Falmouth Field Guide

Vermont House

Located in a prominent position on Market Street, the building that now serves as the Falmouth Post Office is one of the finest extant examples of merchant house-stores in the city. Thomas Robert Vermont, a senior resident magistrate of the local parish, built the house sometime after he purchased this lot in September 1832. Vermont died in 1865 and left this Falmouth house to Mrs. Mary Atkinson and her daughter Wilhemina [sic], both of whom had tended to the house when Vermont was away in England. Two stories of brick with bold architectural detailing, this building is different from the first generation of masonry and frame merchant houses like the earlier (1797) Moulton-Barrett House built just down the street. The large three-part window on the second story often signaled that the room behind was the best, most formal living space in a Falmouth residence of this period. The building is remarkable for its decorative details, such as the well-articulated classical door, the rough faceted masonry panels below smaller windows, and the quoins that emulate heavy stone blocks defining the building’s corners.

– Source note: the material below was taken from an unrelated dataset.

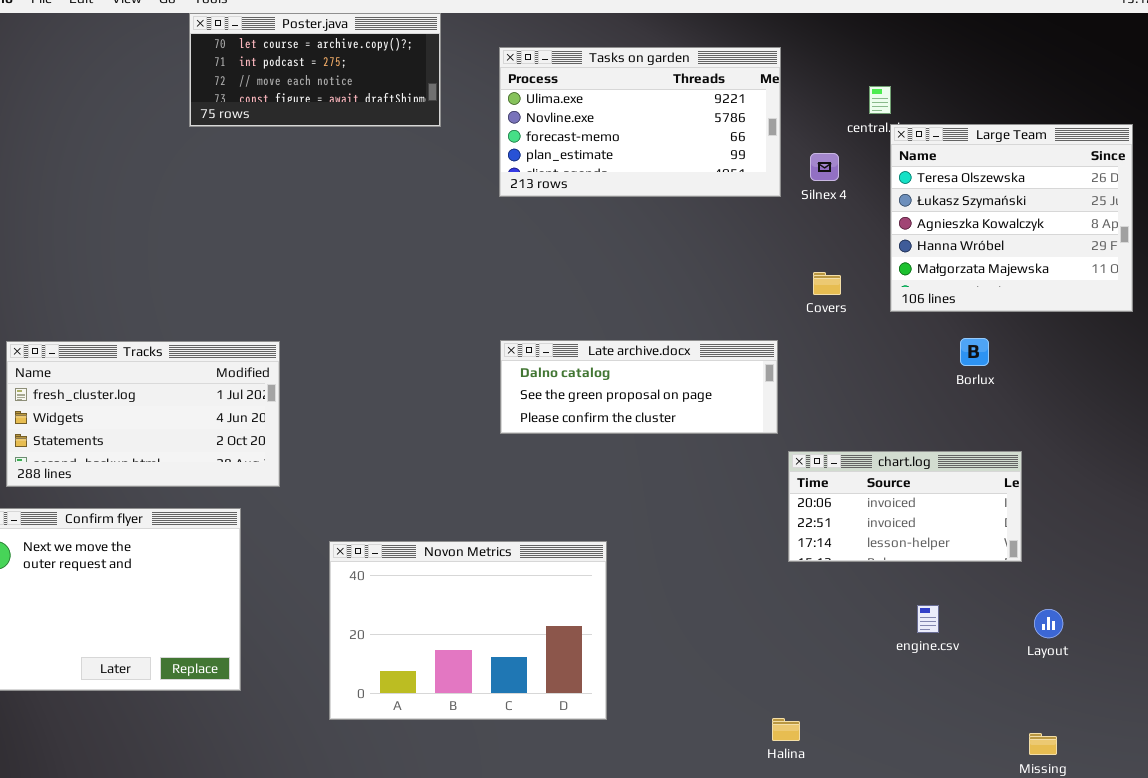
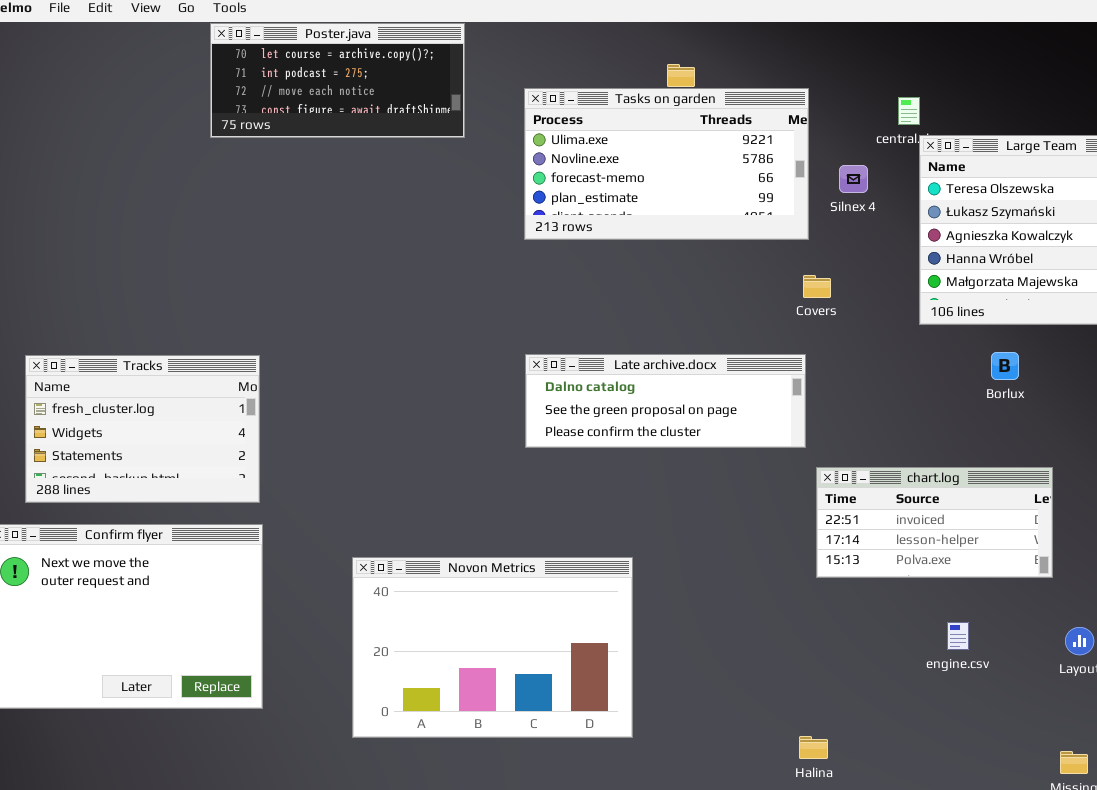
Tasks on garden: [499,47,781,197] -> [524,88,809,240], moved
Covers: [813,272,841,295] -> [803,275,831,298], moved
Tracks: [6,341,280,487] -> [25,355,260,503], resized
chart.log: [788,451,1022,562] -> [816,467,1053,578], scrolled down 1 row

The loggia on the ground floor contains two conventional windows flanking a flush-panel double door with an iron-barred transom. Of note are the diagonal iron bars, used to close the window shutters (typical of the 19th century) and the means by which a wrought iron staple and bracket could bar the door; both iron features indicate the necessity to secure the building from outside elements and protect the store’s contents.

The double door opens to a wide sales/storage space extending the width of the building. A large cut out from the south (left) wall of the room was made sometime during the 20th Century to expand the Post Office, however the original footprint of the room is still perceptible. Ceiling framing in this room is substantial. Of particular interest are two large transverse summer beams that support passage partitions on the second floor. Two doors punctuate the rear wall of the room: a central double door leads to a stairway located at the northwest corner of the building, while a smaller single door to the south (left) opens to a storage room, which originally might have functioned as a counting room. The central door is similar to the front exterior door and has the same iron barred transom, indicating a desire to protect the front room from the rear quarters of the house as well as from the outside.

Upstairs, in what was likely the living space, a large room the width of the building extends over the loggia and corresponds with the three large windows visible on the Market Street façade. The existing tray ceiling may not be original, even though a small hatch reveals that roof rafters and shingle lath remain unfinished, indicating this room likely had a finished ceiling when built. A single passage leads to this main room from the northwest stairway. On both sides of this passage, rooms have been altered over time and it is difficult to establish exactly when these partitions were constructed.

The building contains a nearly complete set of iron rim locks with oval brass plates cast with “V & R BLAKEMORE, BIRMINGHAM”, likely dating to the 1840s.

Running parallel to the back of the Post Office is a roofless six-bay by one-bay building. Doors and windows punctuate the south façade, opening onto a small alley between the two buildings. Aside from this small building’s appears on the Falmouth town map drawn from a 1954 aerial survey, little can be said of its origin. An additional narrow building runs just south of the Post Office; the Flemish-bond brickwork of one wall in this adjoining building indicates it may be of an earlier construction date.

Visitors to the Post Office will notice the paint and restoration results carried out by Falmouth Heritage Renewal in 2003. A team removed exterior latex paint and Portland cement and replaced the mortar in the masonry walls with a historically accurate lime-based substance. The exterior was then painted a yellow ochre lime wash. Window sashes and frames badly damaged by termites were either salvaged or replaced; new materials matched the original window moldings.

A Trelawny spice and sauce company, King Pepper Products, Ltd., uses the Falmouth Post Office on the label of their Eaton’s line of sauces, chutneys, and jams, which are sold throughout Jamaica. Clearly, the image of a two-story merchants house from mid-nineteenth century Falmouth possesses an associational marketing purpose for the manufacturers of this modern day product.